After delivery of the rebuilt Electra, Amelia departed from Los Angeles, California for Florida on May 21, 1937.

''I have a feeling that there is just about one more good flight left in my system and I hope this trip is it. Anyway when I have finished this job, I mean to give up long-distance ''stunt'' flying.''

On June 1, 1937 Amelia and her navigator Fred Noonan departed Miami, Florida bound for California by traveling around the world. The first destination was San Juan, Puerto Rico...from there skirting the northeast edge of South America and then on to Africa and the Red Sea.
The flight to Karachi was another first...no one had previously flown non-stop from the Red Sea to India before. From Karachi the Electra flew to Calcutta on June 17... from there, on to Rangoon, Bangkok, Singapore and Bandoeng.

Monsoon weather prevented departure from Bandoeng for several days. Repairs were made on some of the ''long distance'' instruments which had given trouble previously. During this time Amelia had become ill with dysentery that lasted for several days.

It was June 27 before Amelia and Noonan were able to leave Bandoeng for Port Darwin, Australia. At Darwin the direction finder was repaired, and the parachutes were packed and shipped home...they would be of no value over the Pacific.
Amelia reached Lae in New Guinea on June 29. At this point they had flown 22,000 miles and there were 7,000 more to go...all over the Pacific. Amelia cabled her last commissioned article to the Herald Tribune. Photos show her looking very tired and ill during her time at Lae.

The U.S. Coast Guard cutter Itasca had been standing off Howland Island for some days to act as a radio contact for Amelia. Radio communications in the area were very poor and the Itasca was overwhelmed with commercial radio traffic that the flight had generated.

Amelia left Lae at precisely 00:00 hours Greenwich Mean Time on July 2. It is believed that the Electra was loaded with 1,000 gallons of fuel, allowing for 20-21 hours of flying.

At 07:20 hours GMT Amelia provided a positon report placing the Electra on course at some 20 miles southwest of the Nukumanu Islands. The last weather report Amelia was known to have received was before take-off. The head wind speed had increased by 10-12 mph, but it is not known if she ever received the report.

At 08:00 GMT Amelia made her last radio contact with Lae. She reported being on course for Howland Island at 12,000 feet. There is no real evidence as to the precise track of the aircraft after Nukumanu. No one saw or heard the plane fly over.

Several short transmission were received by the Itasca with varying signal strengths but they were unable to get a fix on her location because they were too brief. At 19:30 GMT the following transmission was received from the Electra at maximum strength...

''KHAQQ calling Itasca. We must be on you but cannot see you...gas is running low...''

At 20:14 GMT the Itasca received the last voice transmission from Amelia giving positioning data. The Itasca continued to transmit on all frequencies until 21:30 hours GMT when they determined that Amelia must have ditched at sea and began to implement search procedures.
########
# TASKS TO PERFORM
1. According to the passage about Amelia's final flight, on what date did she reach Lae in New Guinea?
2. Express the entries from the line with "order: Rosales" up to and including the line with "common name: Southern dewberry" as a JSON list of strings, one string per line, with blank lines left out.
The passage about Amelia's final flight and the entries come from different sources.
########
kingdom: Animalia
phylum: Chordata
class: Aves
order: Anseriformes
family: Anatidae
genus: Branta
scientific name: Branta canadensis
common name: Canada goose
########
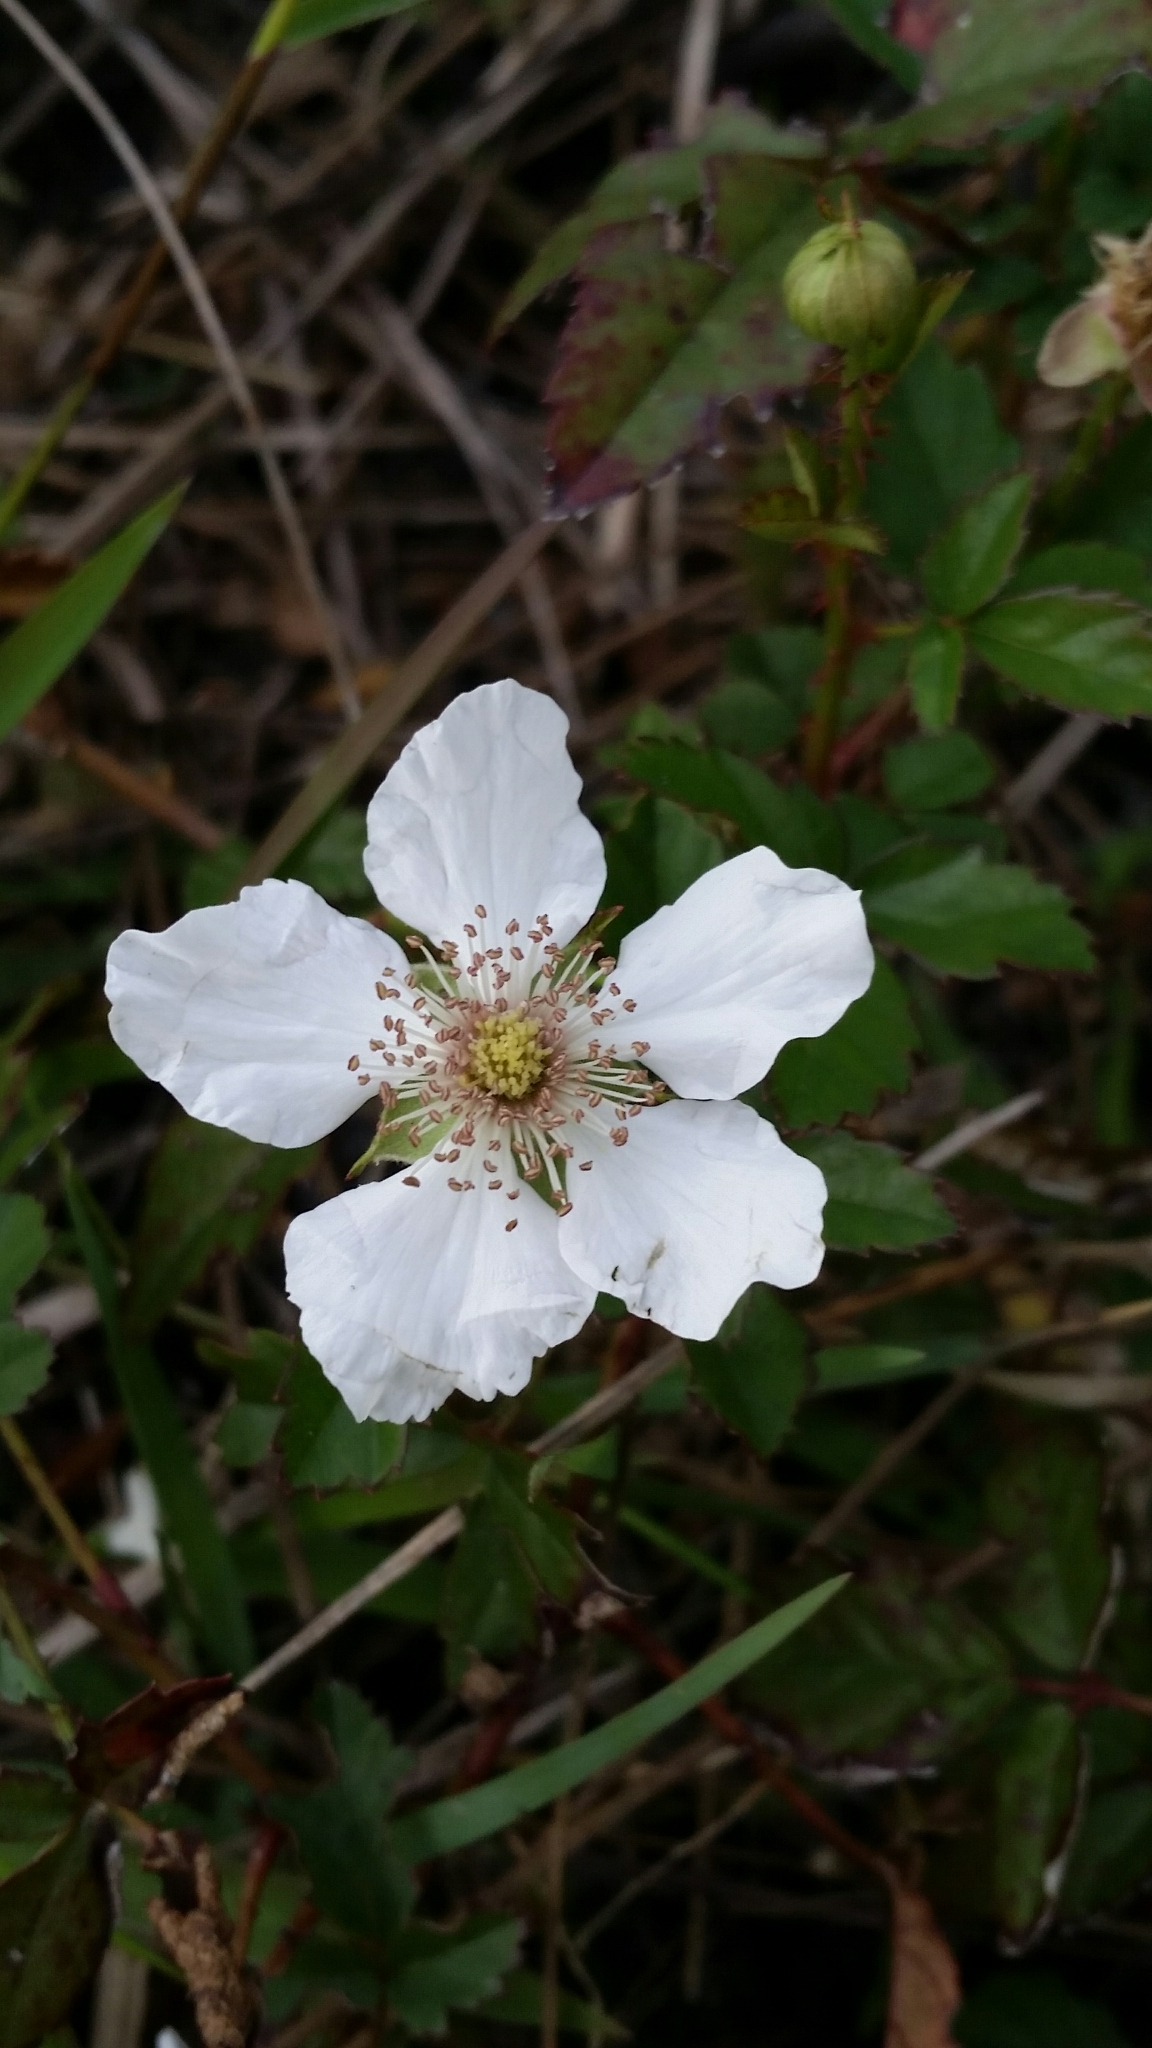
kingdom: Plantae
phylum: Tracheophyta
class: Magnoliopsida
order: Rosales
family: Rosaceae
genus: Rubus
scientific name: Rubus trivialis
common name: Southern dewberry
########
# FINAL ANSWERS
1. June 29

2.
[
  "order: Rosales",
  "family: Rosaceae",
  "genus: Rubus",
  "scientific name: Rubus trivialis",
  "common name: Southern dewberry"
]